Maman est là, et elle me parle. Aucune voix mystérieuse ne se fait entendre, mais elle est là avec moi, comme toujours. Et cela en dépit des quatorze années écoulées depuis son départ. Je le sais, puisque j’en ai une connaissance intime. Bercé par le calme de ce beau cimetière où il m’est si facile de me recueillir en solitude, j’entends maman me parler : elle me dit que je dois rester fidèle à mon propre voyage, et qu’il ne faut pas avoir peur face à la perspective de la rejoindre un jour dans la mort.

 Comme je me tiens là, devant la tombe de ma mère, les cercles de défunts qui m’entourent s’élargit. Je ne suis pas seulement au milieu des villageois de Geysteren qui ont ici leur sépulture, mais aussi parmi des gens de ma famille et des amis. Le cercle de ceux dont les actes et les paroles ont façonné ma vie et ont modelé mes pensées est encore plus large. Au-delà, il y a les innombrables cercles d’hommes et de femmes dont je ne connais pas les noms : tout ce que je sais, c’est qu’ils ont fait le même voyage que je fais, qu’ils ont connu, chacun à sa façon, les peines et les joies de la vie humaine.

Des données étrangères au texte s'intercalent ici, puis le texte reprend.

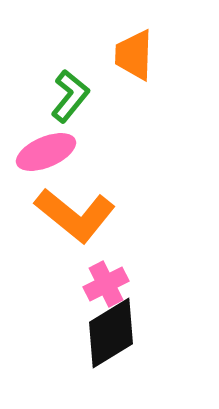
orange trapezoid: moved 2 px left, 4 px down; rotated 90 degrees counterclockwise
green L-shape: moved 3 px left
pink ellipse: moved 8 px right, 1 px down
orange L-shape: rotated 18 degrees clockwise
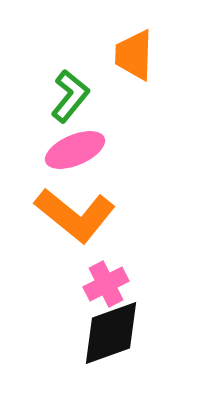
pink ellipse: moved 29 px right, 2 px up
black diamond: rotated 12 degrees clockwise
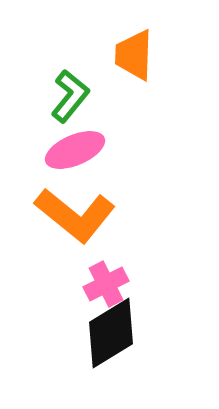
black diamond: rotated 12 degrees counterclockwise
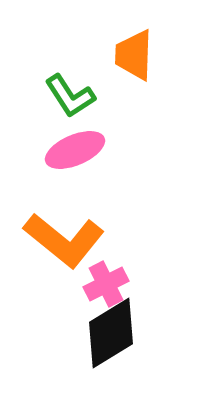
green L-shape: rotated 108 degrees clockwise
orange L-shape: moved 11 px left, 25 px down
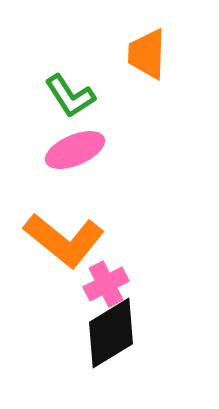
orange trapezoid: moved 13 px right, 1 px up
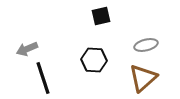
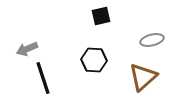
gray ellipse: moved 6 px right, 5 px up
brown triangle: moved 1 px up
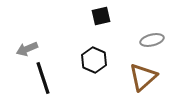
black hexagon: rotated 20 degrees clockwise
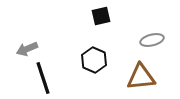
brown triangle: moved 2 px left; rotated 36 degrees clockwise
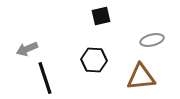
black hexagon: rotated 20 degrees counterclockwise
black line: moved 2 px right
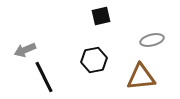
gray arrow: moved 2 px left, 1 px down
black hexagon: rotated 15 degrees counterclockwise
black line: moved 1 px left, 1 px up; rotated 8 degrees counterclockwise
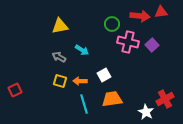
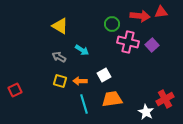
yellow triangle: rotated 42 degrees clockwise
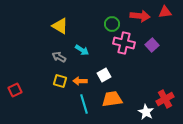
red triangle: moved 4 px right
pink cross: moved 4 px left, 1 px down
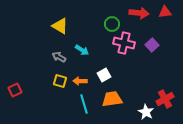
red arrow: moved 1 px left, 3 px up
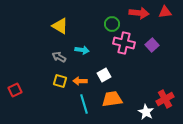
cyan arrow: rotated 24 degrees counterclockwise
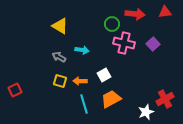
red arrow: moved 4 px left, 1 px down
purple square: moved 1 px right, 1 px up
orange trapezoid: moved 1 px left; rotated 20 degrees counterclockwise
white star: rotated 21 degrees clockwise
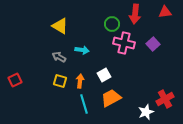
red arrow: rotated 90 degrees clockwise
orange arrow: rotated 96 degrees clockwise
red square: moved 10 px up
orange trapezoid: moved 1 px up
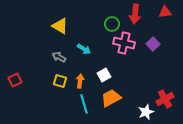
cyan arrow: moved 2 px right, 1 px up; rotated 24 degrees clockwise
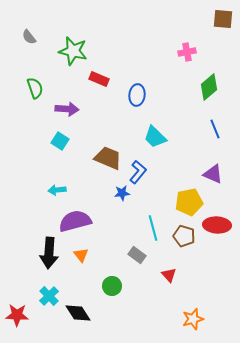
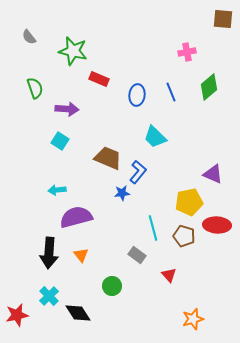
blue line: moved 44 px left, 37 px up
purple semicircle: moved 1 px right, 4 px up
red star: rotated 15 degrees counterclockwise
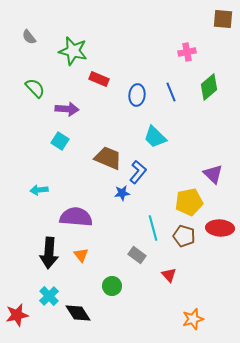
green semicircle: rotated 25 degrees counterclockwise
purple triangle: rotated 20 degrees clockwise
cyan arrow: moved 18 px left
purple semicircle: rotated 20 degrees clockwise
red ellipse: moved 3 px right, 3 px down
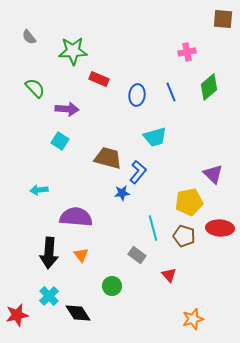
green star: rotated 16 degrees counterclockwise
cyan trapezoid: rotated 60 degrees counterclockwise
brown trapezoid: rotated 8 degrees counterclockwise
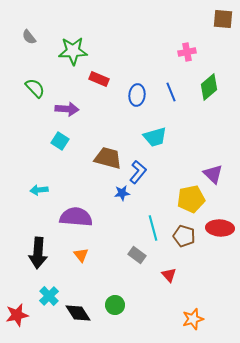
yellow pentagon: moved 2 px right, 3 px up
black arrow: moved 11 px left
green circle: moved 3 px right, 19 px down
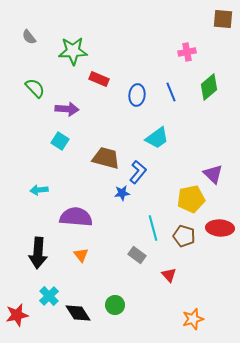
cyan trapezoid: moved 2 px right, 1 px down; rotated 20 degrees counterclockwise
brown trapezoid: moved 2 px left
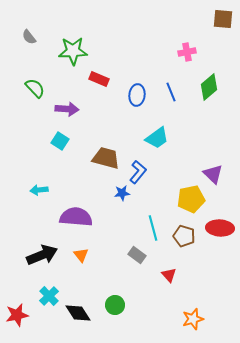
black arrow: moved 4 px right, 2 px down; rotated 116 degrees counterclockwise
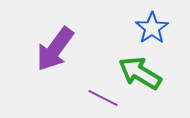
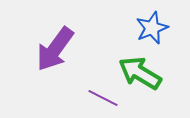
blue star: rotated 12 degrees clockwise
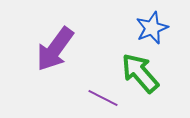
green arrow: rotated 18 degrees clockwise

 Les peupliers de ce petit cimetière à Geysteren murmurent leur chant pour tous ceux qui y ont leur sépulture et pour tous les autres défunts. Il y en a qu’on a déposés dans leur tombe avec tendresse, comme le fut ma mère, mais d’aucuns y ont tout bonnement été déposés puis oubliés. Sans compter les nombreux êtres humains jetés dans des fosses communes dont peu de gens connaissent l’emplacement, où personne ne vient jamais se recueillir. Pour tous, chante le bruissement des feuilles de ces peupliers ; et moi, me tenant debout parmi les tombes, j’éprouve de la gratitude pour ce que je suis – un être humain comme l’ont été tous les défunts ensevelis ici ; comme eux, je suis aussi appelé à mourir un jour. Pour cela aussi, je suis reconnaissant.

C’est un grand don de savoir au plus profond de soi que nous sommes tous frères et sœurs dans la grande famille humaine et que, quelques différents que soient nos cultures, langues, religions, quel que soit notre style de vie, ou notre travail, nous sommes tous des mortels appelés à remettre nos vies entre les mains d’un Dieu aimant. Quel don, de se sentir lié à tant et tant d’autres hommes qui ont fait le grand passage; oui, c’est une source de paix et de sérénité… Quand je fais l’expérience de ce lien, je comprends d’une manière nouvelle ce que c’est qu’accompagner ceux qui meurent. C’est les relier au grand nombre de ceux qui quittent ce monde maintenant ou qui l’ont fait, et leur faire découvrir que la chaîne humaine remonte très loin, que la solidarité humaine va jusqu’au-delà des frontières de nos courtes vies.

 Frères et sœurs, ce passage est pour tous.”

* D’après Our Greatest Gift, a Meditation on dying and caring, 1994.